Forest fires continue to rage over Algeria, suspected

Flames erupted across northern Algeria on Thursday as the country observed a national day of mourning for dozens of people killed in recent forest fires to cover the Mediterranean.

The North African country has been gripping devastating fires since Monday that have claimed at least 69 lives – 41 civilians and 28 soldiers.

On Thursday night, President Abdelmadjid Tebboune announced the arrest of 22 suspects in arson and said that “the majority of the fires are of criminal origin”, in a speech on state television.

Algerian authorities say they suspect arson after so many fires broke out in such a short time.

William Lawrence, professor of political science and international affairs, comments on the Algerian government’s handling of forest fires

Soldiers and civilian volunteers have joined firefighters on several fronts in trying to put out the fires, which have been blown away by windy and dry conditions.

In the Tizi Ouzou district, the area with the highest number of injured, an AFP journalist reported that forests went up in smoke.

The villagers forced to evacuate to escape the flames began to seep back to their homes, overwhelmed by the extent of the damage.

“I have nothing left. My workshop, my car, my apartment. The tiles were also destroyed,” one of them told AFP.

But he said he had “managed to save his family”, while adding that “neighbors died or lost their relatives”.

“Increasing solidarity”

Flags waved at half-staff after Tebboune declared three days of national mourning, starting on Thursday.

The country’s prosecutors on Thursday ordered an investigation after a mob allegedly lynched a man they accused of causing the forest fires.

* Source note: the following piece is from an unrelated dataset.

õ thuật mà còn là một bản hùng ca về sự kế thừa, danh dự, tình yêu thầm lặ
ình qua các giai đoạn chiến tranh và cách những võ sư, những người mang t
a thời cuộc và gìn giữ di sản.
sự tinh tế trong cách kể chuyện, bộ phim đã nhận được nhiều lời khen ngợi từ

Videos released on Wednesday showed a mob killing 38-year-old Jamal Ben Ismail and setting him on fire in the Tizi Ouzou district.

On the fourth day of the forest fires, efforts continue to overcome the fires in many regions, where civilians and soldiers – often with limited means – joined the fight.

Pictures of trapped villagers, terrified cattle and wooded slopes reduced to black stumps have been shared on social media.

France also announced the arrival in Algeria of two Canadair firefighting planes it has sent.

“They will help the rescue services to deal with the terrible fires,” tweeted French President Emmanuel Macron.

Two more come from Spain and one from Switzerland.

Neighboring Morocco, to which Algeria has long had strained ties across Western Sahara, also offered to help by providing two planes.

In view of the scale of the disaster, there is a growing demand for assistance in Algeria and beyond.

“Individuals and associations are mobilizing … by organizing collections of clothing, food, medicine and hygiene products,” Algeria’s TSA news website said, calling it an “increase in solidarity.”

Djaffar, a resident of the village of Agoulmim in Kabylie, expressed his gratitude on Berber TV.

“God bless them … We had no electricity and people brought in generators from all over,” said the exhausted villager after his trial.

“The flames were so high that they destroyed everything. Suddenly it was like a volcano,” he said.

Heat wave

High winds drove the rapid spread of the flames in tinder-dry conditions created by a heat wave over North Africa and the wider Mediterranean.

The head of the Armed Forces, Said Chengriha, visited soldiers in Tizi Ouzou and Bejaia, another hard-hit area. Prime Minister Aimene Benabderrahmane also visited Tizi Ouzou.

Every summer, Algeria undergoes seasonal forest fires, but rarely does anything approach this year’s disaster.

Meteorologists estimate that the regional heat wave will continue until the end of the week, with temperatures in Algeria reaching 50 degrees Celsius (122 degrees Fahrenheit).

Across the border in Tunisia, where almost 30 fires have been recorded since Monday, mercury broke a record 50.3 degrees Celsius through the ages in Cairo’s central region (center).

Dozens of fires have been registered in Tunisia since Monday.

On the northern shores of the Mediterranean, deadly forest fires have ravaged Turkey and Greece for the past two weeks.

In Italy, where firefighters battled more than 500 fires overnight, Sicily recorded a temperature of 48.8 degrees Celsius (119.8 Fahrenheit) on Wednesday, which is believed to be a new European record.